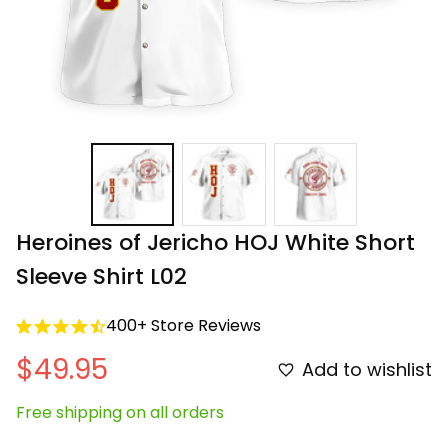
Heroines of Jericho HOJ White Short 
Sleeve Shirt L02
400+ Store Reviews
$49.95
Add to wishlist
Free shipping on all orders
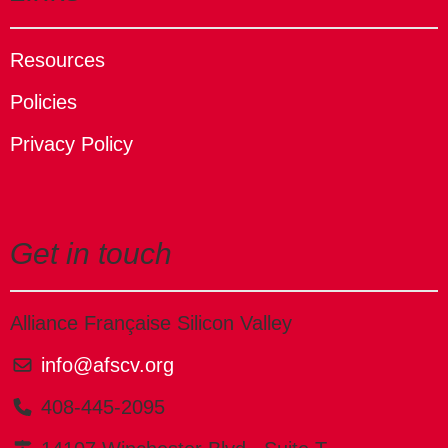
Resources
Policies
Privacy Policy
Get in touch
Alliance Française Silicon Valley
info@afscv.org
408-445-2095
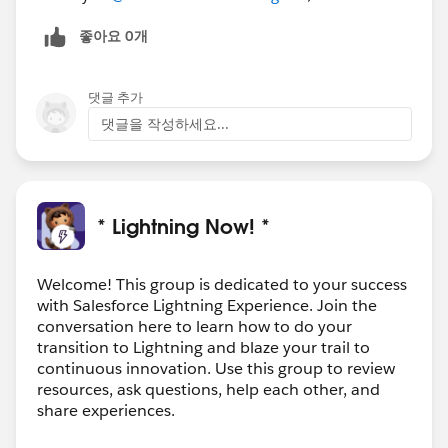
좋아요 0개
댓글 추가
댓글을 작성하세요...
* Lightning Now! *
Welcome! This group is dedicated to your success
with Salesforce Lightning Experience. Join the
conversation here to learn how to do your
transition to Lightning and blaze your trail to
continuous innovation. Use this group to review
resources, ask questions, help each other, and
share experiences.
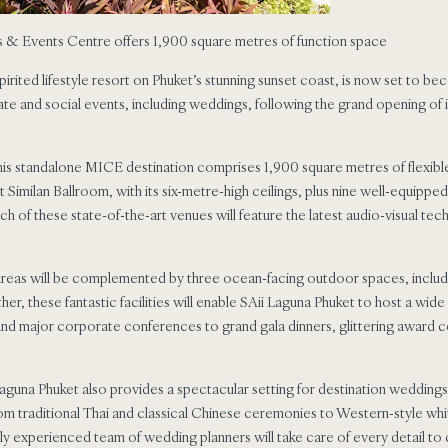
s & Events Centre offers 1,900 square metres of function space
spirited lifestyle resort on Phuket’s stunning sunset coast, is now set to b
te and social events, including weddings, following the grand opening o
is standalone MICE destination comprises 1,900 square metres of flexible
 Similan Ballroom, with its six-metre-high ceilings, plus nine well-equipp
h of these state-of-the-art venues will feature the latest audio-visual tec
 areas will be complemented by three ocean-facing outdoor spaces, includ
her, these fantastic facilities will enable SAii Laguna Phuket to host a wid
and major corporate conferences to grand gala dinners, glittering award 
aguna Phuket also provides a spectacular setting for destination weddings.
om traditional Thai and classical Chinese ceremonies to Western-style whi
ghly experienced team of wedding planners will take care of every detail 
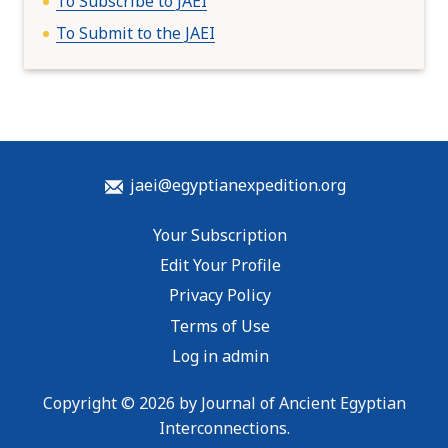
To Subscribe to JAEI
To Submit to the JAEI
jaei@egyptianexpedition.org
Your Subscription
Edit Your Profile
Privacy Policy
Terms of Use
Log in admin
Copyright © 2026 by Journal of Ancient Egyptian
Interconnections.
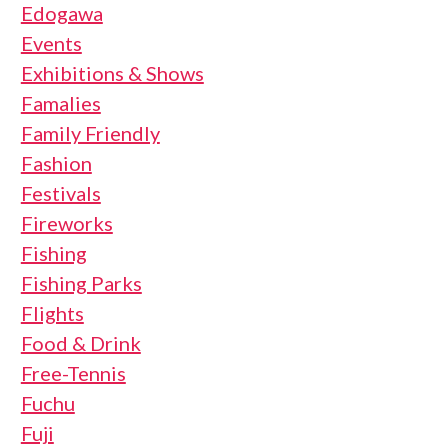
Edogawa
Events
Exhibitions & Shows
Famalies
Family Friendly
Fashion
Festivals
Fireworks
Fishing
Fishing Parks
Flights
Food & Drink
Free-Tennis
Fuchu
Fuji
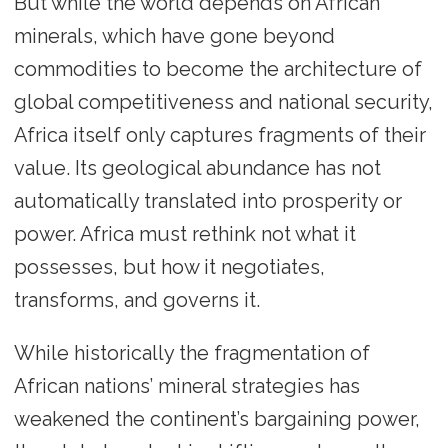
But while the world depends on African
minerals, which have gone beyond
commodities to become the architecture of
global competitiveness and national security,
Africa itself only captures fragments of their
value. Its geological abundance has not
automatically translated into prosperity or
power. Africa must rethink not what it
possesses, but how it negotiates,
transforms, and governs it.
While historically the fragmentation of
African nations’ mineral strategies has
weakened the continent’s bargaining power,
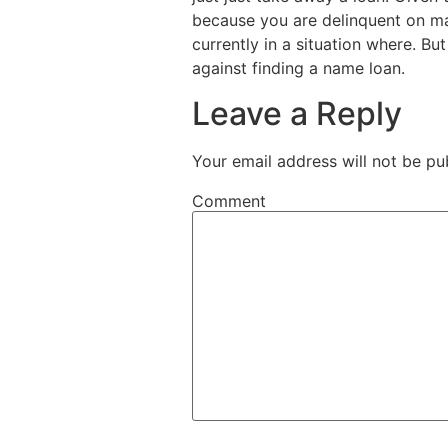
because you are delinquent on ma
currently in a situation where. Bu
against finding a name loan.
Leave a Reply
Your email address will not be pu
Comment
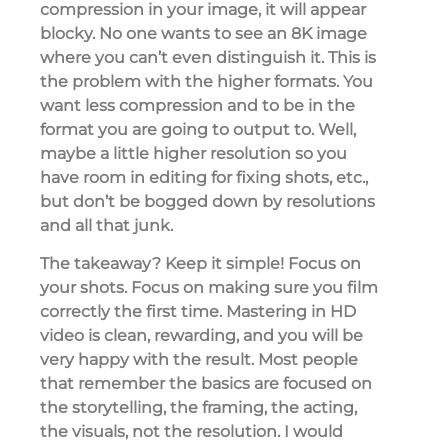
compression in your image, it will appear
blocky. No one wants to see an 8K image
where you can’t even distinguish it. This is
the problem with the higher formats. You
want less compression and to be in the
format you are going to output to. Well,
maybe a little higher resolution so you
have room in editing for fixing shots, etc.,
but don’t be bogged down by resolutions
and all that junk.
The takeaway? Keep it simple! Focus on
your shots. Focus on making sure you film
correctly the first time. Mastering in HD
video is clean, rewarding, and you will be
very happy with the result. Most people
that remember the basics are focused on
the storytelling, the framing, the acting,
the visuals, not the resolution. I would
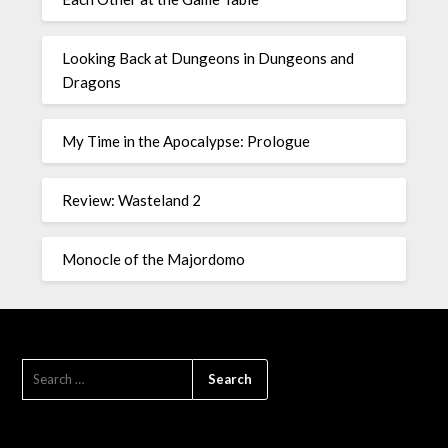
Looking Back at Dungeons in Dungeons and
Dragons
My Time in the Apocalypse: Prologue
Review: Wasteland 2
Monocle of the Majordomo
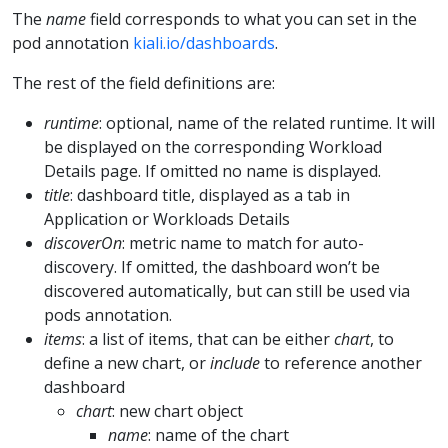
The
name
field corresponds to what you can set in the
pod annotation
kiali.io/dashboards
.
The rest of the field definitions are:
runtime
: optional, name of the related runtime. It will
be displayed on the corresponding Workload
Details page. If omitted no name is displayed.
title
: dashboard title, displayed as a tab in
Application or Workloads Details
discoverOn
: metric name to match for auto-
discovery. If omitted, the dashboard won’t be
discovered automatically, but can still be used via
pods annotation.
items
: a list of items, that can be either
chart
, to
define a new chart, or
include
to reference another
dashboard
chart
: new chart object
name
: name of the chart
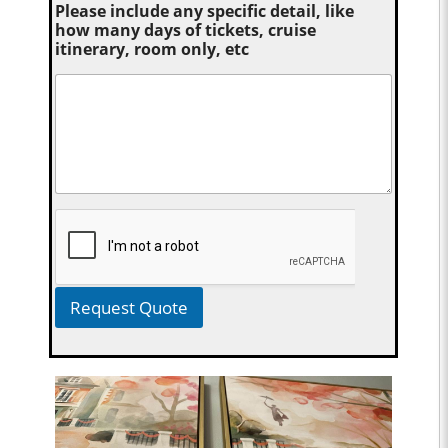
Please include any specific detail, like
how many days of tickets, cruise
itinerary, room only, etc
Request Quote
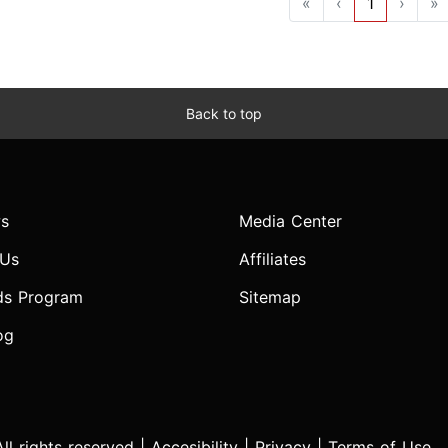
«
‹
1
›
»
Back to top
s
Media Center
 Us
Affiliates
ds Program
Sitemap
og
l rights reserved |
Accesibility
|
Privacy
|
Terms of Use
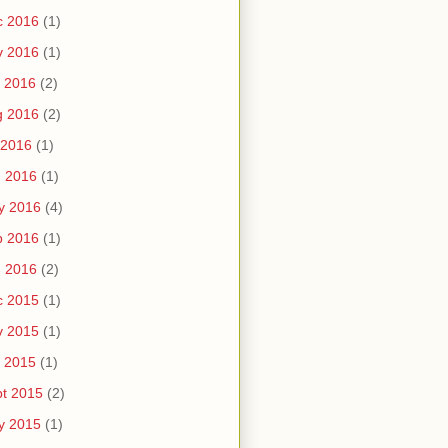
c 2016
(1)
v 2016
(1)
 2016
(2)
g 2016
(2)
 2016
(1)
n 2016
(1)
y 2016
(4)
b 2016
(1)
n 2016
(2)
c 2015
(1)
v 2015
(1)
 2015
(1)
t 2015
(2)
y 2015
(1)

- - -

What you need to do: Retype the text of every row above line by line, changing nothing, and leave the pictures out of your answer.

Written solution:
Heroines of Jericho HOJ White Short 
Sleeve Shirt L02
400+ Store Reviews
$49.95
Add to wishlist
Free shipping on all orders
Resources
Policies
Privacy Policy
Get in touch
Alliance Française Silicon Valley
info@afscv.org
408-445-2095
좋아요 0개
댓글 추가
댓글을 작성하세요...
* Lightning Now! *
Welcome! This group is dedicated to your success
with Salesforce Lightning Experience. Join the
conversation here to learn how to do your
transition to Lightning and blaze your trail to
continuous innovation. Use this group to review
resources, ask questions, help each other, and
share experiences.
s & Events Centre offers 1,900 square metres of function space
spirited lifestyle resort on Phuket’s stunning sunset coast, is now set to b
te and social events, including weddings, following the grand opening o
is standalone MICE destination comprises 1,900 square metres of flexible
 Similan Ballroom, with its six-metre-high ceilings, plus nine well-equipp
h of these state-of-the-art venues will feature the latest audio-visual tec
 areas will be complemented by three ocean-facing outdoor spaces, includ
her, these fantastic facilities will enable SAii Laguna Phuket to host a wid
and major corporate conferences to grand gala dinners, glittering award 
aguna Phuket also provides a spectacular setting for destination weddings.
om traditional Thai and classical Chinese ceremonies to Western-style whi
ghly experienced team of wedding planners will take care of every detail 
To Subscribe to JAEI
To Submit to the JAEI
jaei@egyptianexpedition.org
Your Subscription
Edit Your Profile
Privacy Policy
Terms of Use
Log in admin
Copyright © 2026 by Journal of Ancient Egyptian
Interconnections.
Edogawa
Events
Exhibitions & Shows
Famalies
Family Friendly
Fashion
Festivals
Fireworks
Fishing
Fishing Parks
Flights
Food & Drink
Free-Tennis
Fuchu
Fuji
But while the world depends on African
minerals, which have gone beyond
commodities to become the architecture of
global competitiveness and national security,
Africa itself only captures fragments of their
value. Its geological abundance has not
automatically translated into prosperity or
power. Africa must rethink not what it
possesses, but how it negotiates,
transforms, and governs it.
While historically the fragmentation of
African nations’ mineral strategies has
weakened the continent’s bargaining power,
because you are delinquent on ma
currently in a situation where. Bu
against finding a name loan.
Leave a Reply
Your email address will not be pu
Comment
compression in your image, it will appear
blocky. No one wants to see an 8K image
where you can’t even distinguish it. This is
the problem with the higher formats. You
want less compression and to be in the
format you are going to output to. Well,
maybe a little higher resolution so you
have room in editing for fixing shots, etc.,
but don’t be bogged down by resolutions
and all that junk.
The takeaway? Keep it simple! Focus on
your shots. Focus on making sure you film
correctly the first time. Mastering in HD
video is clean, rewarding, and you will be
very happy with the result. Most people
that remember the basics are focused on
the storytelling, the framing, the acting,
the visuals, not the resolution. I would
Looking Back at Dungeons in Dungeons and
Dragons
My Time in the Apocalypse: Prologue
Review: Wasteland 2
Monocle of the Majordomo
The
name
field corresponds to what you can set in the
pod annotation
kiali.io/dashboards
.
The rest of the field definitions are:
runtime
: optional, name of the related runtime. It will
be displayed on the corresponding Workload
Details page. If omitted no name is displayed.
title
: dashboard title, displayed as a tab in
Application or Workloads Details
discoverOn
: metric name to match for auto-
discovery. If omitted, the dashboard won’t be
discovered automatically, but can still be used via
pods annotation.
items
: a list of items, that can be either
chart
, to
define a new chart, or
include
to reference another
dashboard
chart
: new chart object
name
: name of the chart
Please include any specific detail, like
how many days of tickets, cruise
itinerary, room only, etc
Request Quote
«
‹
1
›
»
Back to top
s
Media Center
 Us
Affiliates
ds Program
Sitemap
og
l rights reserved |
Accesibility
|
Privacy
|
Terms of Use
c 2016
(1)
v 2016
(1)
 2016
(2)
g 2016
(2)
 2016
(1)
n 2016
(1)
y 2016
(4)
b 2016
(1)
n 2016
(2)
c 2015
(1)
v 2015
(1)
 2015
(1)
t 2015
(2)
y 2015
(1)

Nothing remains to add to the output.